O procurador-geral da República, Paulo Gonet, defendeu nesta sexta-feira a atuação da PGR nas investigações sobre a fraude bilionária ligada ao Banco Master. Em defesa, afirmou que a análise de casos criminais não pode ser tratada como uma formalidade sem peso.
Gonet enfatizou que não cabe à Procuradoria agir de forma imponderada e que os fatos devem ser situados no tempo para que as medidas requeridas sejam avaliadas com técnica adequada. A defesa ocorreu em resposta a críticas feitas pelo relator do inquérito no STF.

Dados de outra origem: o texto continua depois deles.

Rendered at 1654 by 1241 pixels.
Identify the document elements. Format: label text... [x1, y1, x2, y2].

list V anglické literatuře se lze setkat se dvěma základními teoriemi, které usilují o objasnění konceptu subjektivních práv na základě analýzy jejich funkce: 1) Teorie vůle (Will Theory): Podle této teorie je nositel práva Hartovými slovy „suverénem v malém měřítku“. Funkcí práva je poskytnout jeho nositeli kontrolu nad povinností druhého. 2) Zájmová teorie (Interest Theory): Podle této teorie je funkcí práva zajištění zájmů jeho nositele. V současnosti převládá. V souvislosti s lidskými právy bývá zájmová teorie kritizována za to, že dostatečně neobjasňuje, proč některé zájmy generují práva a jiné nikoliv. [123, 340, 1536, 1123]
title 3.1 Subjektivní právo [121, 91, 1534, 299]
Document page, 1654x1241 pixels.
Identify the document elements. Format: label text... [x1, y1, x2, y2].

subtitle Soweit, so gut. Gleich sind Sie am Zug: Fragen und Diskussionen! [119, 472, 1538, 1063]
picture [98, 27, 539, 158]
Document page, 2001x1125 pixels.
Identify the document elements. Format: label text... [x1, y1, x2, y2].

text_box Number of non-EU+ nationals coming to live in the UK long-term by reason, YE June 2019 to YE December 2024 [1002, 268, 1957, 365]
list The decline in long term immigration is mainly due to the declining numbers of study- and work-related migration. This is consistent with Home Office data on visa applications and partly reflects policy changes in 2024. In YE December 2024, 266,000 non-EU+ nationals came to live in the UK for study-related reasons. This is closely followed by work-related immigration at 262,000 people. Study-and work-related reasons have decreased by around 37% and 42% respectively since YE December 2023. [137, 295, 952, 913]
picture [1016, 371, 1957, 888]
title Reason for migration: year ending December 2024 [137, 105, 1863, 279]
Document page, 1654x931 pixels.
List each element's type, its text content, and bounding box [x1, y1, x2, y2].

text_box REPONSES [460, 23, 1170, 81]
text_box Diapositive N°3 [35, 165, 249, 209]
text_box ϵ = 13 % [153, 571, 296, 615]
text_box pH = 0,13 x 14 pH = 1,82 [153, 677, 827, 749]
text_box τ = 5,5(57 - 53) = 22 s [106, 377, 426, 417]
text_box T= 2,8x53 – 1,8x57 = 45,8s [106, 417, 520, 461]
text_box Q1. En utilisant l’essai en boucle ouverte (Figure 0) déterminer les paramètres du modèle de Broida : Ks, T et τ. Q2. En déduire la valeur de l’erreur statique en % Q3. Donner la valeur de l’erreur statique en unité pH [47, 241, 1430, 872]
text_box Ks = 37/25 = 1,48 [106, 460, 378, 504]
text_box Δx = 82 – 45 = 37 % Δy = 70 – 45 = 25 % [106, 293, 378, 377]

Segundo o chefe da PGR, embora haja gravidade nos delitos, essa gravidade isoladamente não fundamenta todas as decisões cautelares, exigindo uma linha técnica na avaliação de cada círculo de fatos.
Contexto da Controvérsia
A controvérsia envolve a decisão sobre a urgência na manifestação da PGR sobre a terceira fase da operação Compliance Zero, que resultou na prisão do ex-dono do Banco Master, Daniel Vorcaro. Mendonça classificou a posição da PGR como lamentável.
A repercussão ocorreu diante de críticas ao atraso na manifestação sobre o inquérito, com Mendonça apontando urgência na análise. A PGR, por sua vez, defende a necessidade de tempo para avaliação criteriosa dos elementos.
A defesa de Gonet ressalta a importância de fundamentação sólida e análise adequada para cada fase do processo, mantendo o processo sob a ótica da boa jurisprudência do STF.